======== DOCUMENT EXCERPT ========

The thirteenth season of American Idol, styled as American Idol XIII, premiered on the Fox television network on January 15, 2014. Ryan Seacrest returned as host for his thirteenth season. Keith Urban was the only judge from the twelfth season to return. Former judge Jennifer Lopez, who returned after a one-season absence, and new judge and Harry Connick Jr. both joined the judging panel following the departures of Mariah Carey, Nicki Minaj, and Randy Jackson, though Jackson returned as a mentor, replacing Jimmy Iovine.

On May 21, Caleb Johnson was announced the winner and Jena Irene was the runner-up.

Changes

There were a number of other major changes in the season, from the judges to the format of the show itself including the opening intro, which used the "Gyroscope 2.0". On May 9, 2013, Randy Jackson announced that he would no longer serve as a judge. On May 30, 2013, Mariah Carey and Nicki Minaj also announced they would not return to the judging panel. On August 1, 2013, it was confirmed that Keith Urban would return as a judge for another season. Executive producers Nigel Lythgoe and Ken Warwick were succeeded by Per Blankens, previously of Idol, the Swedish version of the Idols format. On June 25, 2013, it was confirmed that producers Jesse Ignjatovic and Evan Prager would join Blankens as executive producers of the show.  Bill DeRonde replaced Warwick as a director of the audition episodes, and Louis J. Horvitz also replaced Gregg Gelfand as a director of the show, who had been directing since the sixth season. Fox television executive Mike Darnell who helped launch American Idol in 2002 left as programming head of Fox, and Fox Sports executive David Hill was hired to oversee the series.  Rickey Minor returned to the show as musical director after having left at the end of the ninth season to go to The Tonight Show with Jay Leno.

In August 2013, Jennifer Lopez's boyfriend Casper Smart stated Lopez would be returning as an American Idol judge. On August 22, 2013, it was reported that Jimmy Iovine would not return as the in-house mentor for this season, but he is to be replaced by former judge Randy Jackson. On August 30, 2013, The Hollywood Reporter wrote that Harry Connick Jr. signed a deal to join the panel as the third judge and that Simon Fuller held a party the night before with all three judges on hand to toast the forthcoming announcement. On September 3, 2013, Lopez and Connick Jr. were officially announced as judges for this season along with the confirmation of Jackson being the new mentor. Lopez is the first American Idol judge to return after leaving at the end of the eleventh season. It was also later reported that Idol alumni Adam Lambert and Chris Daughtry would be assisting Jackson in mentoring the contestants.

========

**PROBLEMS TO SOLVE**
a) Retype the passage of the American Idol season 13 article starting at "The thirteenth season" and ending at "replacing Jimmy Iovine.".
b) Summarize the American Idol season 13 article in two sentences.
The American Idol season 13 article can be used without the material that follows it.

======== SUPPLIED MATERIAL ========

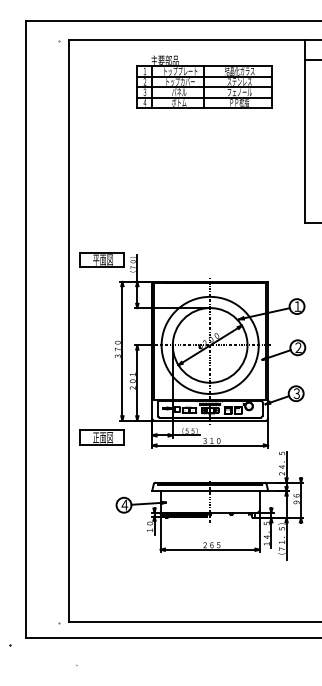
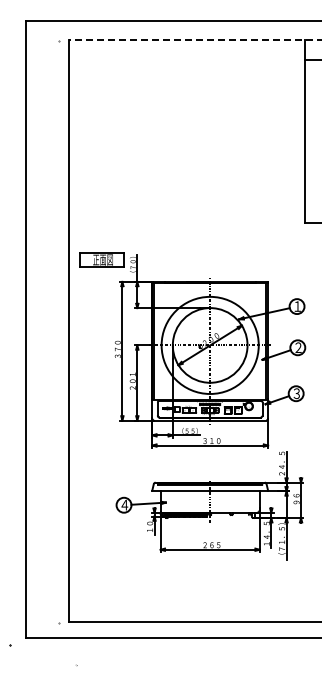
line at (194, 40): solid -> dashed
part at (204, 81): present -> none
text at (96, 260): 平面図 -> 正面図
part at (101, 437): present -> none
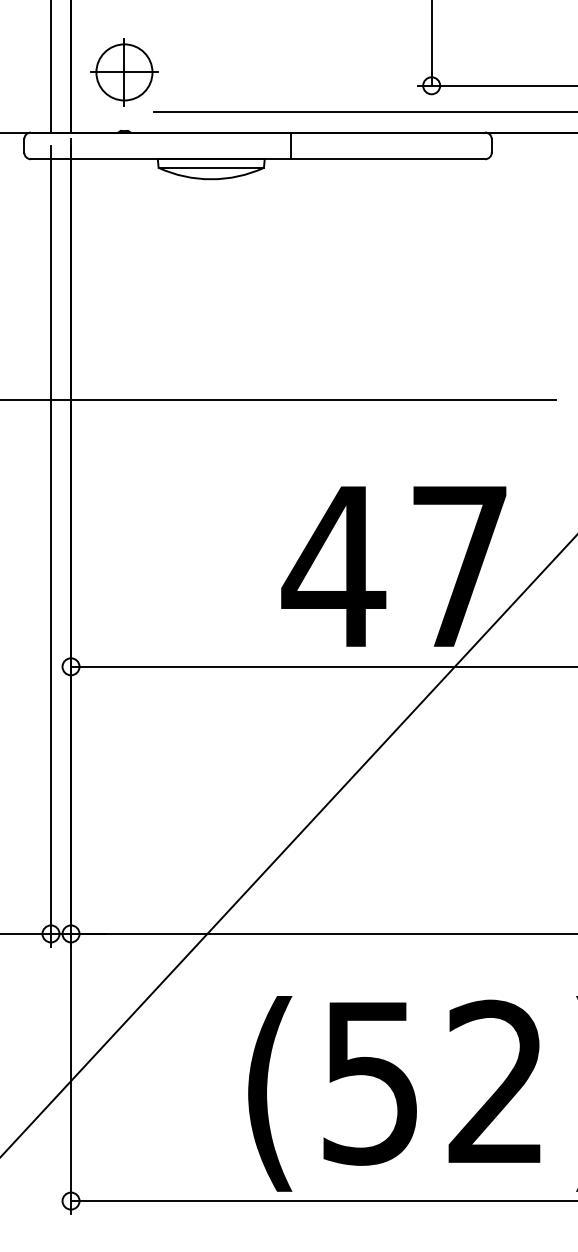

========

**RESPONSES**
a)
The thirteenth season of American Idol, styled as American Idol XIII, premiered on the Fox television network on January 15, 2014. Ryan Seacrest returned as host for his thirteenth season. Keith Urban was the only judge from the twelfth season to return. Former judge Jennifer Lopez, who returned after a one-season absence, and new judge and Harry Connick Jr. both joined the judging panel following the departures of Mariah Carey, Nicki Minaj, and Randy Jackson, though Jackson returned as a mentor, replacing Jimmy Iovine.

b) The thirteenth season of American Idol premiered on Fox on January 15, 2014, with Ryan Seacrest hosting, Keith Urban returning as a judge, and Jennifer Lopez and Harry Connick Jr. joining the panel after Mariah Carey, Nicki Minaj, and Randy Jackson left. Jackson came back as mentor in place of Jimmy Iovine, Per Blankens succeeded Nigel Lythgoe and Ken Warwick as executive producer, and Caleb Johnson was announced the winner on May 21, with Jena Irene as runner-up.